One more slide. This is a book that Dave Crawford and I just published on the prostate cancer dilemma. Many of the lecturers are authors in that book. It goes through MRI, it goes through surveillance, goes through markers, it’s got mapping; it’s a really nice book to read. It’s not that long. I even put movies in that book, which you can access online to see the procedures. So, hopefully you’ll take a look at it. Thank you.
ABOUT THE AUTHOR
Nelson N. Stone, MD, is Professor of Urology, Radiation Oncology, and Oncological Sciences at the Icahn School of Medicine at Mount Sinai and chief medical officer at Viomerse, Inc.

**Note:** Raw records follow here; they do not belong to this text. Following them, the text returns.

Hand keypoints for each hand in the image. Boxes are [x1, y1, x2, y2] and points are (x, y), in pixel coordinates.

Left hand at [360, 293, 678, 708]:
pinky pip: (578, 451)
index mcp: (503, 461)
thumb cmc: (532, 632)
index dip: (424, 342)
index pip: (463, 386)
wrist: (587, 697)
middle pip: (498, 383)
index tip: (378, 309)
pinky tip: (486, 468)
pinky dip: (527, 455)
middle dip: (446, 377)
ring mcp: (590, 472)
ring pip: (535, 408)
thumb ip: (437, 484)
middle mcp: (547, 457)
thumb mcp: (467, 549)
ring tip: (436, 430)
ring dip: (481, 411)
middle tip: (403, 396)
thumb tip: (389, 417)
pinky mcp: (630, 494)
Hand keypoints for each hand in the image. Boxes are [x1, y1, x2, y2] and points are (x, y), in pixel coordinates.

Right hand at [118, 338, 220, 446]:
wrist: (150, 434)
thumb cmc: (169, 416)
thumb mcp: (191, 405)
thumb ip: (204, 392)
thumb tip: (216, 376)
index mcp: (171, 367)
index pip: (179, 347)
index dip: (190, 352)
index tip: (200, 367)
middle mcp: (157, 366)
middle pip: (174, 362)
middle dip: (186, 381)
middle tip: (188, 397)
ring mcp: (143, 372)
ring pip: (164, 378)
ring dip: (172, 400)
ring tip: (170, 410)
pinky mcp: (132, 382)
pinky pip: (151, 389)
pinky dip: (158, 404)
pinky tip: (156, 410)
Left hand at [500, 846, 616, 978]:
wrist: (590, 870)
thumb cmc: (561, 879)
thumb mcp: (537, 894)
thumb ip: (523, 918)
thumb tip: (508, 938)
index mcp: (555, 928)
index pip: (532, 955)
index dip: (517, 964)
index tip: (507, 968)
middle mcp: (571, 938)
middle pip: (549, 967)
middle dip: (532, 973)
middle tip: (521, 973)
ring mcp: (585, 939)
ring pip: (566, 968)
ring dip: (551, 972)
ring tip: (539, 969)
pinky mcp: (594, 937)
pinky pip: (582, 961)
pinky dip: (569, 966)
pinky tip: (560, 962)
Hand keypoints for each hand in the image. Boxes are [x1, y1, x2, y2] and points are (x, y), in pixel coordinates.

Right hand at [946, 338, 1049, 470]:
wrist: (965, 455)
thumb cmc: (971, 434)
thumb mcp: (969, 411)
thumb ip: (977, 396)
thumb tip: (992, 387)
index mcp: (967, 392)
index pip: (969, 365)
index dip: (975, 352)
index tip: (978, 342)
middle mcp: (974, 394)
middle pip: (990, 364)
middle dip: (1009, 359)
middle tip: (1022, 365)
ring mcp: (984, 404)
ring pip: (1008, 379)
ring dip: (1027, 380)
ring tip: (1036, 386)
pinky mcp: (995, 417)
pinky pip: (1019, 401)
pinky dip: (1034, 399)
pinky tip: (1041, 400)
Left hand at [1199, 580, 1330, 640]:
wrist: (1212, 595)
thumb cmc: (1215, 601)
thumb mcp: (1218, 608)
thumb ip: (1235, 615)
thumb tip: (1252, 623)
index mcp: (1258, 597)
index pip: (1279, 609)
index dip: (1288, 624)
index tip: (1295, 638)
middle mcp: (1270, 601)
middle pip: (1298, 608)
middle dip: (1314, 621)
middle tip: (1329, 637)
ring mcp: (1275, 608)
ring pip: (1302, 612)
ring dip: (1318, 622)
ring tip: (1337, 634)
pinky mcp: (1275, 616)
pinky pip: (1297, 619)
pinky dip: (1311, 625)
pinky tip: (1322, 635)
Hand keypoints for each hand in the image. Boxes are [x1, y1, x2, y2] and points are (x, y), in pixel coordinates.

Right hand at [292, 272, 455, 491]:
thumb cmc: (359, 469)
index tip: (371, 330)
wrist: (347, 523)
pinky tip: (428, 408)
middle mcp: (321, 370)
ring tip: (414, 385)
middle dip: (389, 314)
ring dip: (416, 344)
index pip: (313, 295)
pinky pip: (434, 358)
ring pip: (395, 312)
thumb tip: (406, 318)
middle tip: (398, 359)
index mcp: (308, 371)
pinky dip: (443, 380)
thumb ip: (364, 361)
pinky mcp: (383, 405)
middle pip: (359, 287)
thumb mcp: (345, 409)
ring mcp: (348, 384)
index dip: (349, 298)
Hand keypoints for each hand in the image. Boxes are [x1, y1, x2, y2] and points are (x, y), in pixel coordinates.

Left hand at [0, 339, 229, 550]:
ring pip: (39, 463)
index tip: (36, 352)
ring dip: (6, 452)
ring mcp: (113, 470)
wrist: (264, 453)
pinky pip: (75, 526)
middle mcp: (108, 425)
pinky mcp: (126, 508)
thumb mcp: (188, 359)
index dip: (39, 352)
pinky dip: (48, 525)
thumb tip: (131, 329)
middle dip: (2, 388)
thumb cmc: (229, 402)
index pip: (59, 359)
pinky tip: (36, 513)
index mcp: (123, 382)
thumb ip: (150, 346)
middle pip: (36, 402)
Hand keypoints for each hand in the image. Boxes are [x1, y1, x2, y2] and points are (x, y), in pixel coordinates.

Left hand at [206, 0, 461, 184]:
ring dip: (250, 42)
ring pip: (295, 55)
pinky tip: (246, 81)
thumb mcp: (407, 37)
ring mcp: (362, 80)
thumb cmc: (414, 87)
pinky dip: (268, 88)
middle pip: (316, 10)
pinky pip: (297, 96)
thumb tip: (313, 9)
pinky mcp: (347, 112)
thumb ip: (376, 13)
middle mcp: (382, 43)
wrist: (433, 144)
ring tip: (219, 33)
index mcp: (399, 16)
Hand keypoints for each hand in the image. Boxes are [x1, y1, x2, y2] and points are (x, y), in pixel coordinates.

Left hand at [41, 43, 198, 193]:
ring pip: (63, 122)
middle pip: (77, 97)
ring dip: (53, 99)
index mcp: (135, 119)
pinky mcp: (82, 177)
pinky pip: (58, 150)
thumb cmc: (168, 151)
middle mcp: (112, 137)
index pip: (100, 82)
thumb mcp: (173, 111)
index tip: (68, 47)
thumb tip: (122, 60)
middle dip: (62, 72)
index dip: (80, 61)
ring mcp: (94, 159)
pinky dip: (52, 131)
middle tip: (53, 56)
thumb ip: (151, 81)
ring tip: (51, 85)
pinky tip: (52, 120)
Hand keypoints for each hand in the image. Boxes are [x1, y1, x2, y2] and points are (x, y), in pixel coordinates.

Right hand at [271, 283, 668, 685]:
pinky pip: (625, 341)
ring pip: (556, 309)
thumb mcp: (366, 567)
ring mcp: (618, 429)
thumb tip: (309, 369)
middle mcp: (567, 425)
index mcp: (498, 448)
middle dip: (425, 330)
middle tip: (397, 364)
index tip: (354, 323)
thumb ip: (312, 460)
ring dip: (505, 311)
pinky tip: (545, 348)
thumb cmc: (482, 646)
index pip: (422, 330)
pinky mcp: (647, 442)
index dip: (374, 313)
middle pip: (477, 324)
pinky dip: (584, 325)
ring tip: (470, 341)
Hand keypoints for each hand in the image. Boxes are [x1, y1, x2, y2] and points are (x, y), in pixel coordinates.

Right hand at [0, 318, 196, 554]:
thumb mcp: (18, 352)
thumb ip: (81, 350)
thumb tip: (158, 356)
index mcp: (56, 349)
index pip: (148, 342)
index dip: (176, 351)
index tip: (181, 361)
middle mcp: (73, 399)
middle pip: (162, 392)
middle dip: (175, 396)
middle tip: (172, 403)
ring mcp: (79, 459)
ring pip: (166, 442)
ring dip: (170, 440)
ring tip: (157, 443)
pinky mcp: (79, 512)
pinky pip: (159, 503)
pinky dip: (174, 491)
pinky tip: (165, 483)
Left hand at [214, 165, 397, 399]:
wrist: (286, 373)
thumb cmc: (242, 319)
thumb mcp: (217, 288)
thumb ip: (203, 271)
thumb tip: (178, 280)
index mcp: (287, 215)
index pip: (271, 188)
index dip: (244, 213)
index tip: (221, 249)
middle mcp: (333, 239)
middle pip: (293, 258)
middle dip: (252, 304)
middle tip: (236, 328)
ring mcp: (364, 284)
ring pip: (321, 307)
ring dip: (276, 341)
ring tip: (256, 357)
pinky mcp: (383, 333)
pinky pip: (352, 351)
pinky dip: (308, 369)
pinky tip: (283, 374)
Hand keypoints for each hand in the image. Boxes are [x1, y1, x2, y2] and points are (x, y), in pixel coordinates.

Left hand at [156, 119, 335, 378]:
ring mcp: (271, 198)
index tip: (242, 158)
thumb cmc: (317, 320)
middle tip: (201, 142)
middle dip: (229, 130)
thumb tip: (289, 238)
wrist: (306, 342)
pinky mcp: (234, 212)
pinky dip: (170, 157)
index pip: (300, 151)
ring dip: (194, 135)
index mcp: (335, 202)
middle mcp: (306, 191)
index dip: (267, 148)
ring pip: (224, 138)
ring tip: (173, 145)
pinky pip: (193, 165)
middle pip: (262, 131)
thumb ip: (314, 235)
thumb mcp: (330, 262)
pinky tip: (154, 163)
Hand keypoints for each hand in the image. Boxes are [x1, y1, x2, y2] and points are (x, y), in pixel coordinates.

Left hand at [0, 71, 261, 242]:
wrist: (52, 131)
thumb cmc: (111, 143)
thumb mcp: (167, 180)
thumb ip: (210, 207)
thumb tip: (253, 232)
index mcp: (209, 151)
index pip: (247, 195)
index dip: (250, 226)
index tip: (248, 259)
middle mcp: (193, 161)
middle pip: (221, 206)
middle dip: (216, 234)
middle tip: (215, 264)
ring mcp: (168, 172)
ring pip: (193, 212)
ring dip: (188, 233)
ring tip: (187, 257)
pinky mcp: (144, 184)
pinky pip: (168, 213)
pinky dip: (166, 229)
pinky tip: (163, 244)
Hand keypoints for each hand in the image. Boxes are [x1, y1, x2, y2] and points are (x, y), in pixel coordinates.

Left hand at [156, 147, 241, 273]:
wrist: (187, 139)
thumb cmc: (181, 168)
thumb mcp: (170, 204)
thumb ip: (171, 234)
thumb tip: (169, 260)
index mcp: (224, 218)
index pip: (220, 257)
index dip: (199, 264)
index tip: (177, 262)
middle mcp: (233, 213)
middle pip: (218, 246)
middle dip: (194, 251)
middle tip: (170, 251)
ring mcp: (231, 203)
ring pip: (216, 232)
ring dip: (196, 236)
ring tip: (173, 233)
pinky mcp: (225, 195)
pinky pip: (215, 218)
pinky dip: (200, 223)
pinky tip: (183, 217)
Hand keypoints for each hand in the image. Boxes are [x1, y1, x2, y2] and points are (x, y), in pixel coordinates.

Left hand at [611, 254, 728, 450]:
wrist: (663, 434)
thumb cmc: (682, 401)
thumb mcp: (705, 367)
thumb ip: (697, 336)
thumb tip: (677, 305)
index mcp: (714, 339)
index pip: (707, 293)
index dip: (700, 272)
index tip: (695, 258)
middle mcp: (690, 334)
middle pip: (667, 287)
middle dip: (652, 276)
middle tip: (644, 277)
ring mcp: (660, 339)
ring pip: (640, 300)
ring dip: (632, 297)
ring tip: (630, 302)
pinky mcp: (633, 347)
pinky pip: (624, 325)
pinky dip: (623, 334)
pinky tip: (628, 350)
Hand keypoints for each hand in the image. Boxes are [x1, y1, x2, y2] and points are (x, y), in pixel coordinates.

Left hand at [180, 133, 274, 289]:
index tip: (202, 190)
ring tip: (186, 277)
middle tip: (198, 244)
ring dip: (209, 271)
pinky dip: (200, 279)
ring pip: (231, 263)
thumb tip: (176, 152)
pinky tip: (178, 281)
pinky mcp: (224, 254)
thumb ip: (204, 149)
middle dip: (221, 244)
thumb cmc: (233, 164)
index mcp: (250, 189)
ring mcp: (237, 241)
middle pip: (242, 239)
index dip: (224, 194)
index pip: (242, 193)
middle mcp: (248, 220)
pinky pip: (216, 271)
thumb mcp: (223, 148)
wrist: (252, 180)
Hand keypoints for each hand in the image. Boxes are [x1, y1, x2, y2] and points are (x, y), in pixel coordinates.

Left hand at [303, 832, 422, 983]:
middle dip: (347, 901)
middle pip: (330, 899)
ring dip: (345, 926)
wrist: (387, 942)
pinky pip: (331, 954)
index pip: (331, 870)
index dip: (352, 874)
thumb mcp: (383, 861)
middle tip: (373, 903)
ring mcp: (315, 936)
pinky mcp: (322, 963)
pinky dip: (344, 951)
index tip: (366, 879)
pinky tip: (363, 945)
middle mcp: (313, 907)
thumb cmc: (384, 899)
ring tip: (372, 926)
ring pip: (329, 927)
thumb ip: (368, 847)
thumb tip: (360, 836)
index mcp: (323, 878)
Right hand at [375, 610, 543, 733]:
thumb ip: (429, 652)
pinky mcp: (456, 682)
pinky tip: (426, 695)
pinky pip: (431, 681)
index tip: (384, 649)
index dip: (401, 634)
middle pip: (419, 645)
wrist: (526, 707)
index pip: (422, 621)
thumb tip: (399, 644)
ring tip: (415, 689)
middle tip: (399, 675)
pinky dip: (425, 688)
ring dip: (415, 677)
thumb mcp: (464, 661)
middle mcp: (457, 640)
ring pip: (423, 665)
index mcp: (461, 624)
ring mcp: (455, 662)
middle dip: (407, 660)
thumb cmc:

Dr. Stone earned his medical degree from the University of Maryland in 1979. He completed a Residency in General Surgery in 1981 at the University of Maryland, followed by a Residency in Urology at the University of Maryland. He then completed a Fellowship in Urologic Oncology at Memorial Sloan-Kettering Cancer Center and a Research Fellowship in Biochemical Endocrinology at Rockefeller University in 1986. He was Chief of Urology at Elmhurst Hospital Queens from 1986-1996.
Dr. Stone has founded several medical companies and serves on the editorial board of many scientific journals. He is a member of many professional societies, including the Prostate Conditions Education Council, the Society for Minimally Invasive Therapy, the New York State Urological Society, the American Association of Clinical Urologists, and the American Urologic Association. Dr. Stone has participated in approximately 25 research studies on prostate cancer and has authored more than 500 articles, abstracts, and book chapters, primarily on prostate cancer. He invented the real-time technique for prostate brachytherapy in 1990 and has trained more than 5,000 physicians worldwide through his company ProSeed. His most recent company, Viomerse, creates synthetic body parts (phantoms) for surgical training and has recently released an extended reality remote training platform.